Acaso de esta precariedad de planes -escribir sin saber bien adonde se va en términos de trama o argumento- proviene cierto desaliño -para ser livianos en la calificación- del desarrollo, el exceso de explicaciones aclaratorias sobre el final, cierta confusión, sin ir más lejos. Pero también el espesor de las situaciones, la demora en los perso­najes y su circunstancia, climas, algo que suelo agradecer en los escritores que releo, algo que me suele sorprender cuando raramente vuelvo sobre lo pu­blicado: no sé muy bien que pasa pero sí recuerdo cómo.

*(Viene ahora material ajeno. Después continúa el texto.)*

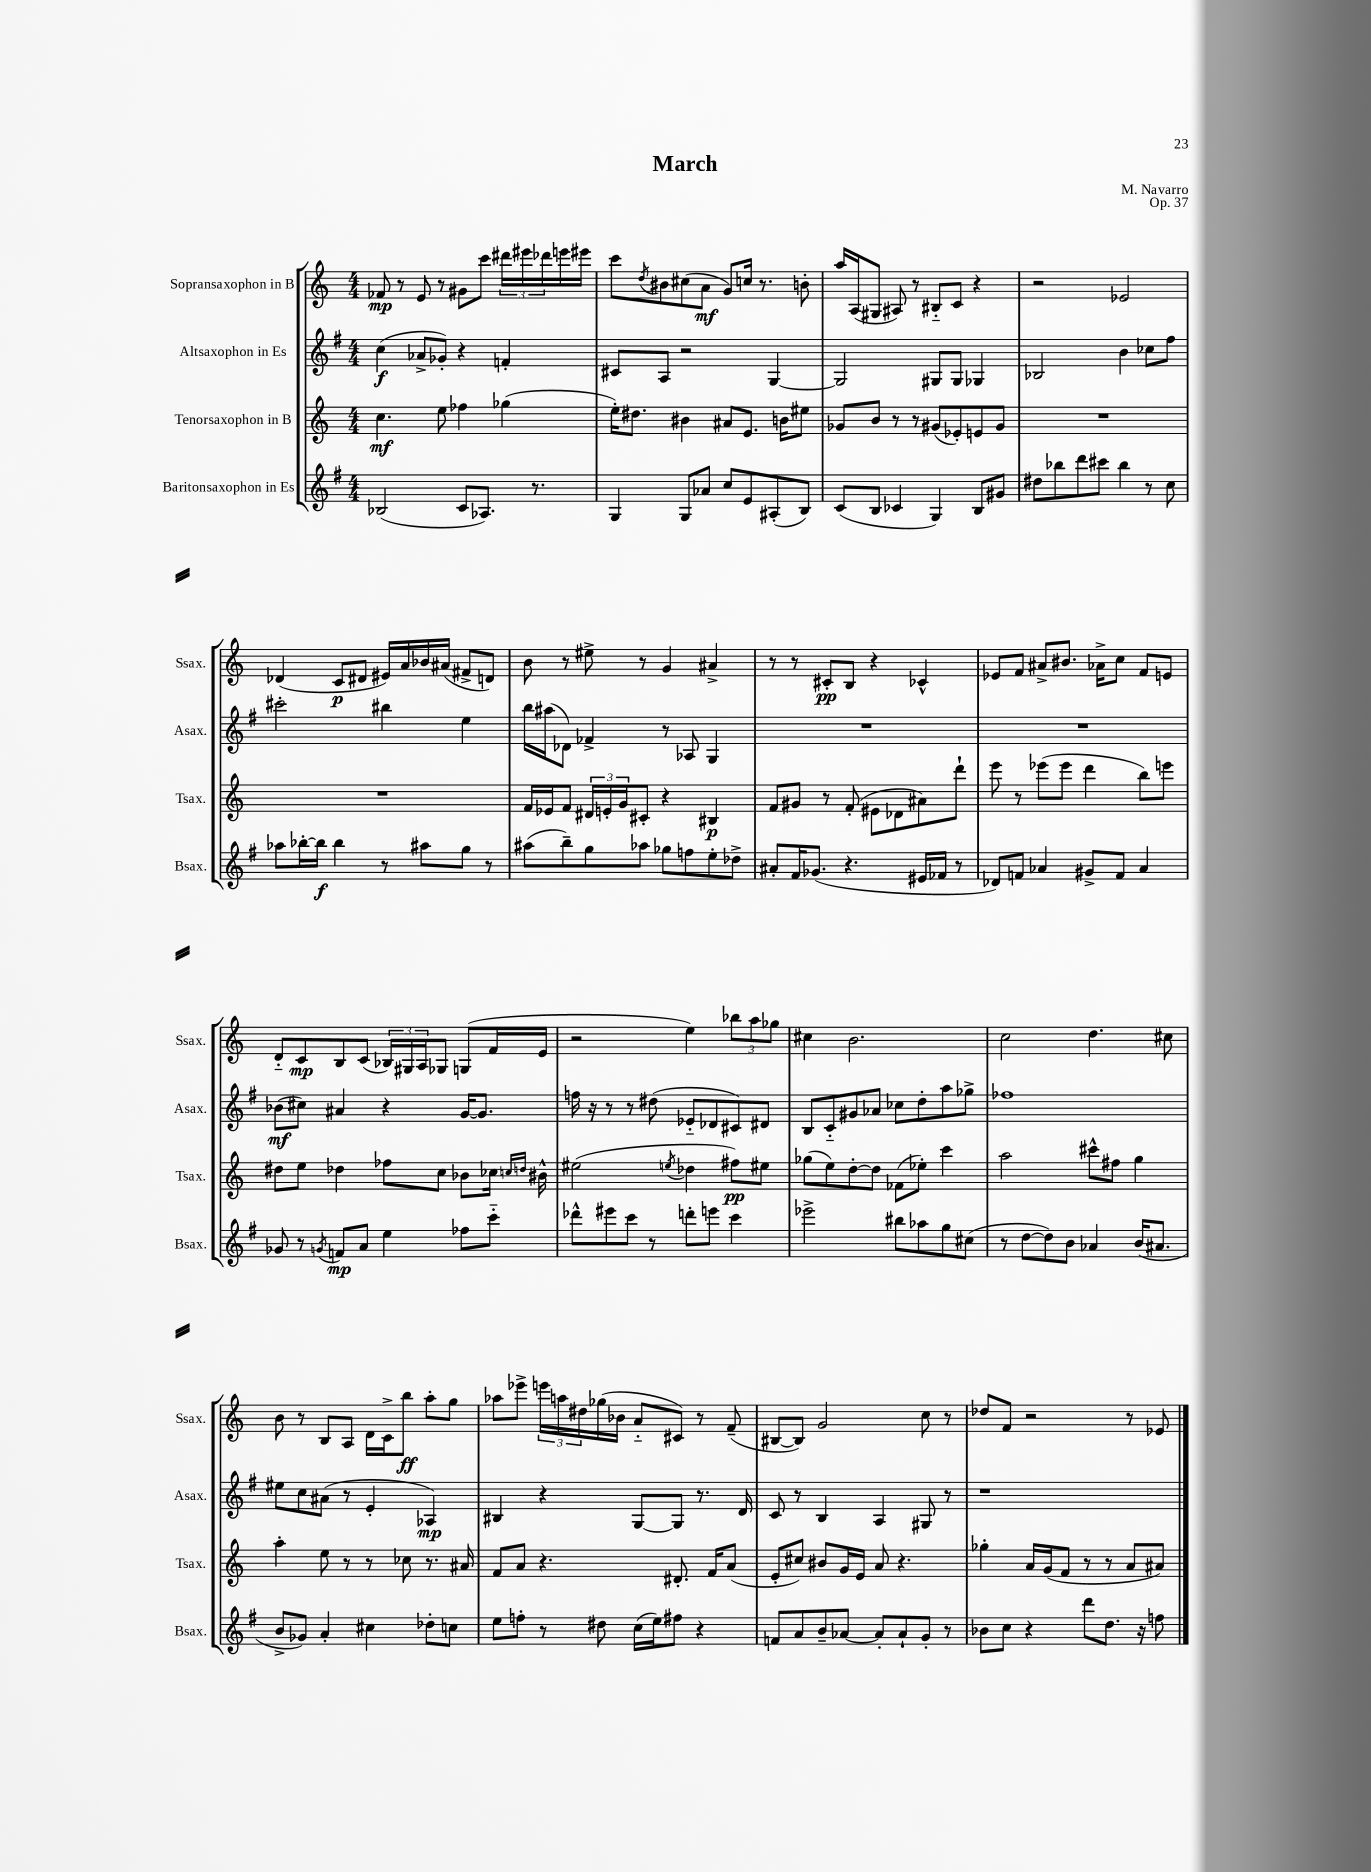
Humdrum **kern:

**kern	**dynam	**kern	**dynam	**kern	**dynam	**kern	**dynam
*part4	*part4	*part3	*part3	*part2	*part2	*part1	*part1
*staff4	*staff4	*staff3	*staff3	*staff2	*staff2	*staff1	*staff1
*I"Baritonsaxophon in Es	*	*I"Tenorsaxophon in B	*	*I"Altsaxophon in Es	*	*I"Sopransaxophon in B	*
*I'Bsax.	*	*I'Tsax.	*	*I'Asax.	*	*I'Ssax.	*
*clefG2	*	*clefG2	*	*clefG2	*	*clefG2	*
*k[f#]	*	*k[]	*	*k[f#]	*	*k[]	*
*M4/4	*	*M4/4	*	*M4/4	*	*M4/4	*
=1	=1	=1	=1	=1	=1	=1	=1
(2B-X/	.	4.cc\	mf	(4cc\	f	8f-X/	mp
.	.	.	.	.	.	8r	.
.	.	.	.	8a-X^/L	.	8e/	.
.	.	8ee\	.	8g-X'/J)	.	8r	.
8c/L	.	4ff-X\	.	4r	.	8g#X\L	.
8.A-X/J)	.	.	.	.	.	8ccc\J	.
.	.	(4gg-X\	.	4fn'/	.	24ddd#X\LL	.
.	.	.	.	.	.	24eee#X\	.
8.r	.	.	.	.	.	.	.
.	.	.	.	.	.	24ddd-X\	.
.	.	.	.	.	.	16eeen\	.
.	.	.	.	.	.	16eee#X\JJ	.
=2	=2	=2	=2	=2	=2	=2	=2
4G/	.	16ee'\KL)	.	8c#X/L	.	8ccc\L	.
.	.	8.dd#X\J	.	.	.	.	.
.	.	.	.	.	.	8qdd/	.
.	.	.	.	8A/J	.	8b#X\	.
8G/L	.	4b#X\	.	2r	.	(8cc#X\	.
8a-X/J	.	.	.	.	.	8a\J	mf
8cc/L	.	8a#X/L	.	.	.	8g/L)	.
8e/	.	8.e/J	.	.	.	16ccn/Jk	.
.	.	.	.	.	.	8.r	.
(8A#X'/	.	.	.	[4G/	.	.	.
.	.	16bn\KL	.	.	.	.	.
8B/J)	.	8ee#X\J	.	.	.	8bn'\	.
=3	=3	=3	=3	=3	=3	=3	=3
(8c/L	.	8g-X/L	.	2G/]	.	16aa/LL	.
.	.	.	.	.	.	(16A/J	.
8B/J	.	8b/J	.	.	.	8G#X/J	.
4c-X/	.	8r	.	.	.	8A#X/)	.
.	.	8r	.	.	.	8r	.
4G/)	.	(8g#X/L	.	8G#X/L	.	8B#X/L	.
.	.	8e-X'/)	.	8G#/J	.	8c/J	.
8B/L	.	8en/	.	4G-X/	.	4r	.
8g#X/J	.	8g#/J	.	.	.	.	.
=4	=4	=4	=4	=4	=4	=4	=4
8dd#X\L	.	1r	.	2B-X/	.	2r	.
8bb-X\	.	.	.	.	.	.	.
8ddd\	.	.	.	.	.	.	.
8ccc#X\J	.	.	.	.	.	.	.
4bb-\	.	.	.	4b\	.	2e-X/	.
8r	.	.	.	8cc-X\L	.	.	.
8cc\	.	.	.	8ff#\J	.	.	.
!!LO:LB:g=z
=5	=5	=5	=5	=5	=5	=5	=5
8aa-X\L	.	1r	.	2ccc#X'\	.	(4d-X/	.
[16bb-X'\L	.	.	.	.	.	.	.
16bb-\JJ]	f	.	.	.	.	.	.
4bb-\	.	.	.	.	.	8c/L	p
.	.	.	.	.	.	8d#X/J	.
8r	.	.	.	4bb#X\	.	16e#X/LL)	.
.	.	.	.	.	.	16a/	.
8aa#X\L	.	.	.	.	.	16b-X/	.
.	.	.	.	.	.	(16a#X/JJ	.
8gg\J	.	.	.	4ee\	.	8f#X^/L	.
8r	.	.	.	.	.	8dn/J)	.
=6	=6	=6	=6	=6	=6	=6	=6
(8aa#X\L	.	16f/LL	.	16bb\LL	.	8b\	.
.	.	16e-X/J	.	(16aa#X\J	.	.	.
8bb~\)	.	8f/J	.	8d-X\J)	.	8r	.
8gg\	.	24d#X/LL	.	4f-X^/	.	8ee#X^\	.
.	.	24en'/	.	.	.	.	.
.	.	24g/J	.	.	.	.	.
8aa-X\J	.	8c#X'/J	.	.	.	8r	.
8gg-X\L	.	4r	.	8r	.	4g/	.
8ffn\	.	.	.	8A-X/	.	.	.
8ee'\	.	4B#X/	p	4G/	.	4a#X^/	.
8dd-X^\J	.	.	.	.	.	.	.
=7	=7	=7	=7	=7	=7	=7	=7
8a#X'/L	.	8f/L	.	1r	.	8r	.
16f#/K	.	8g#X/J	.	.	.	8r	.
(8.g-X/J	.	.	.	.	.	.	.
.	.	8r	.	.	.	8c#X'/L	pp
4.r	.	(8f'/	.	.	.	8B/J	.
.	.	8e#X\L	.	.	.	4r	.
.	.	8d-X\	.	.	.	.	.
16e#X/LL	.	8a#X\)	.	.	.	4c-X^^/	.
16f-X/JJ	.	.	.	.	.	.	.
8r	.	8ddd`\J	.	.	.	.	.
=8	=8	=8	=8	=8	=8	=8	=8
8d-X/L)	.	8eee\	.	1r	.	8e-X/L	.
8fn/J	.	8r	.	.	.	8f/J	.
4a-X/	.	(8eee-X\L	.	.	.	8a#X^/L	.
.	.	8eee-\J	.	.	.	8.b#X/J	.
8g#X^/L	.	4ddd\	.	.	.	.	.
.	.	.	.	.	.	16a-X^\KL	.
8f/J	.	.	.	.	.	8cc\J	.
4a-/	.	8bb\L)	.	.	.	8f/L	.
.	.	8eeen\J	.	.	.	8en/J	.
!!LO:LB:g=z
=9	=9	=9	=9	=9	=9	=9	=9
8g-X/	.	8dd#X\L	.	(8b-X\L	mf	8d/L	.
8r	.	8ee\J	.	8cc#X\J)	.	8c/	mp
8qgn/	.	.	.	.	.	.	.
8fn/L	mp	4dd-X\	.	4a#X/	.	8B/	.
8a/J	.	.	.	.	.	(8c/J	.
4ee\	.	8ff-X\L	.	4r	.	24B-X/LL)	.
.	.	.	.	.	.	24G#X/	.
.	.	.	.	.	.	24A/J	.
.	.	8cc\J	.	.	.	8G-X/J	.
8ff-X\L	.	8b-X\L	.	[16g/KL	.	(8Gn/L	.
.	.	.	.	8.g/J]	.	.	.
8ccc\J	.	16cc-X\Jk	.	.	.	16f/L	.
.	.	16qqccn/LL	.	.	.	.	.
.	.	16qqddn/JJ	.	.	.	.	.
.	.	16b#X^^\	.	.	.	16e/JJ	.
=10	=10	=10	=10	=10	=10	=10	=10
8ddd-X^^\L	.	(2ee#X\	.	16ffn\	.	2r	.
.	.	.	.	16r	.	.	.
8eee#X\	.	.	.	8r	.	.	.
8ccc\J	.	.	.	8r	.	.	.
8r	.	.	.	(8dd#X\	.	.	.
.	.	8qeen/	.	.	.	.	.
8dddn'\L	.	4dd-X\	.	8e-X/L	.	4ee\)	.
8eeen\J	.	.	.	8d-X/	.	.	.
4ccc\	.	8ff#X\L)	pp	8c#X/)	.	12bb-X\L	.
.	.	.	.	.	.	12aa\	.
.	.	8ee#X\J	.	8d#X/J	.	.	.
.	.	.	.	.	.	12gg-X\J	.
=11	=11	=11	=11	=11	=11	=11	=11
2eee-X^\	.	(8gg-X\L	.	8B/L	.	4cc#X\	.
.	.	8ee\)	.	8c/	.	.	.
.	.	[8dd'\	.	8g#X/	.	2.b\	.
.	.	8dd\J]	.	8a-X/J	.	.	.
8bb#X\L	.	(8f-X\L	.	8cc-X\L	.	.	.
8aa-X\	.	8ee-X'\J)	.	8dd'\	.	.	.
8gg\	.	4ccc\	.	8aa\	.	.	.
(8cc#X\J	.	.	.	8gg-X^\J	.	.	.
=12	=12	=12	=12	=12	=12	=12	=12
8r	.	2aa\	.	1ff-X	.	2cc\	.
[8dd\L	.	.	.	.	.	.	.
8dd\])	.	.	.	.	.	.	.
8b\J	.	.	.	.	.	.	.
4a-X/	.	8ccc#X^^\L	.	.	.	4.dd\	.
.	.	8ff#X\J	.	.	.	.	.
(16b/KL	.	4gg\	.	.	.	.	.
8.a#X/J	.	.	.	.	.	.	.
.	.	.	.	.	.	8cc#X\	.
!!LO:LB:g=z
=13	=13	=13	=13	=13	=13	=13	=13
8b^/L	.	4aa'\	.	8ee#X\L	.	8b\	.
8g-X/J)	.	.	.	8cc\	.	8r	.
4a'/	.	8ee\	.	(8a#X\J	.	8B/L	.
.	.	8r	.	8r	.	8A/J	.
4cc#X\	.	8r	.	4e'/	.	16d\LL	.
.	.	.	.	.	.	16c^\J	.
.	.	8cc-X\	.	.	.	8bb\J	ff
8dd-X'\L	.	8.r	.	4A-X/)	mp	8aa'\L	.
8ccn\J	.	.	.	.	.	8gg\J	.
.	.	16a#X/	.	.	.	.	.
=14	=14	=14	=14	=14	=14	=14	=14
8ee\L	.	8f/L	.	4B#X/	.	8aa-X\L	.
8ffn'\J	.	8a/J	.	.	.	8eee-X^\J	.
8r	.	4.r	.	4r	.	24eeen\LL	.
.	.	.	.	.	.	24aan\	.
.	.	.	.	.	.	24dd#X\	.
8dd#X\	.	.	.	.	.	(16gg-X\	.
.	.	.	.	.	.	16b-X\JJ	.
(16cc\LL	.	.	.	[8G/L	.	8a/L	.
16ee\J)	.	.	.	.	.	.	.
8ff#X\J	.	8.d#X'/	.	8G/J]	.	8c#X/J)	.
4r	.	.	.	8.r	.	8r	.
.	.	16f/KL	.	.	.	.	.
.	.	(8a/J	.	.	.	(8f~/	.
.	.	.	.	16d/	.	.	.
=15	=15	=15	=15	=15	=15	=15	=15
8fn/L	.	8e'/L	.	8c/	.	[8B#X/L	.
8a/	.	8cc#X/J)	.	8r	.	8B#/J])	.
8b~/	.	8b#X/L	.	4B/	.	2g/	.
[8a-X/J	.	16g/L	.	.	.	.	.
.	.	16e/JJ	.	.	.	.	.
8a-'/L]	.	8a/	.	4A/	.	.	.
8a-`/	.	4.r	.	.	.	.	.
8g'/J	.	.	.	8G#X/	.	8cc\	.
8r	.	.	.	8r	.	8r	.
=16	=16	=16	=16	=16	=16	=16	=16
8b-X\L	.	4gg-X'\	.	1r	.	8dd-X/L	.
8cc\J	.	.	.	.	.	8f/J	.
4r	.	16a/LL	.	.	.	2r	.
.	.	(16g/J	.	.	.	.	.
.	.	8f/J	.	.	.	.	.
8ddd\L	.	8r	.	.	.	.	.
8.dd\J	.	8r	.	.	.	.	.
.	.	8a/L	.	.	.	8r	.
16r	.	.	.	.	.	.	.
8ffn\	.	8a#X/J)	.	.	.	8e-X/	.
==	==	==	==	==	==	==	==
*-	*-	*-	*-	*-	*-	*-	*-
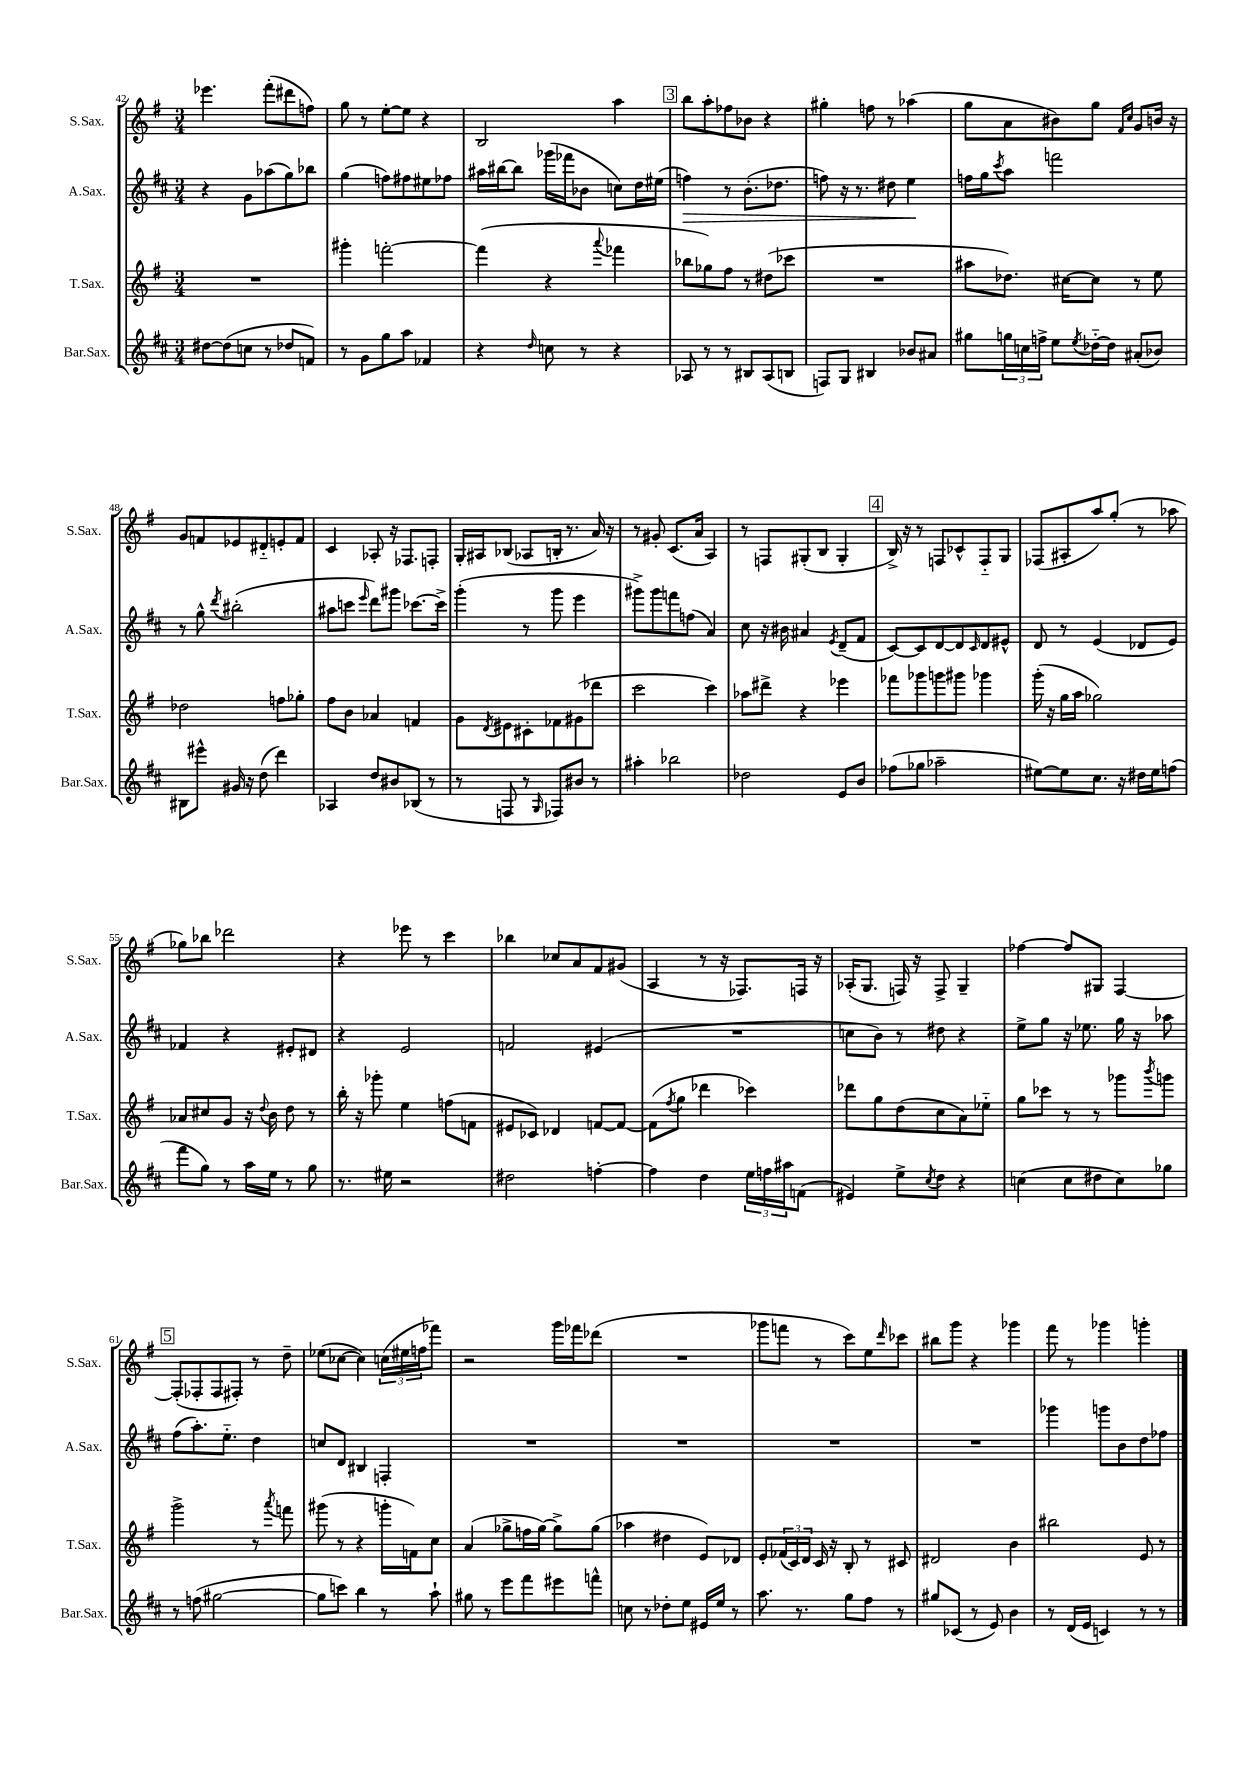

La probablemente apócrifa anécdota de Faulkner/Hawks que llaman a Chandler para preguntarle, mientras dan los toques finales al guión de "El sueño eterno", quién mató al chofer que aparece ahogado en la piscina en la novela original, y la respuesta segura del autor luego de unos instantes: "No lo sé", me sirven de coartada envidiable, de cobertura prestigiosa.



Finalmente, si cabe, algo sobre "Los sentidos del agua", el primer texto que se dejó escribir fuera de Buenos Aires y despliega una historia de uruguayos y argentinos en París y Barcelona. Hay enigma, investigación, cadáveres, ras­gos del género aunque no detective. Su­pongo que la diferencia respecto de re­latos anteriores es que si bien hay un desenlace con cierre clásico y prolijo, nadie puede atribuirse la posesión de un sentido. Los personajes y el narra­dor poseen muy pocas certezas después de haber presumido de muchas. No tie­nen nada que decir pero sí algo que contar cuyo sentido se les escapa. Precisamente, creo, de eso se trata. Siempre.